Shut down one blade

This page describes how to shut down and reboot any one blade of Google Distributed Cloud (GDC) air-gapped appliance, for example to move the device to maintain a blade.

Before you begin

Ensure you stop all workloads before proceeding further. Google cannot guarantee what will happen if workloads are active during a shutdown.

If you want to shut down all the blades, follow Shut down the device. When following these instructions, shut down only one blade and keep Google Distributed Cloud (GDC) air-gapped appliance running with two active blades.

Prerequisites

You can execute this runbook on a laptop or workstation connected to Google Distributed Cloud (GDC) air-gapped appliance's network.

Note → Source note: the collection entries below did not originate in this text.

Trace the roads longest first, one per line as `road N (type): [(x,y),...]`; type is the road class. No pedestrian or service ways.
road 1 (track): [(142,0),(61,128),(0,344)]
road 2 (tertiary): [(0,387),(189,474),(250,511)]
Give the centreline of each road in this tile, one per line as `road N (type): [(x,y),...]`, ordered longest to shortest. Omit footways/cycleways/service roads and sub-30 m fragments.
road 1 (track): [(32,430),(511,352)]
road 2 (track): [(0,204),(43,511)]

Alternatively, you can connect a laptop or workstation to switch by following Connect the device.
Make sure you have the access to Kubeconfig for the root-admin cluster.
Set correct KUBECONFIG environment variable by running export KUBECONFIG=<path to kubeconfig>.

Shut down the blade

Get the node information by running kubectl get nodes -A. Determine NODE_NAME of blade to shut down.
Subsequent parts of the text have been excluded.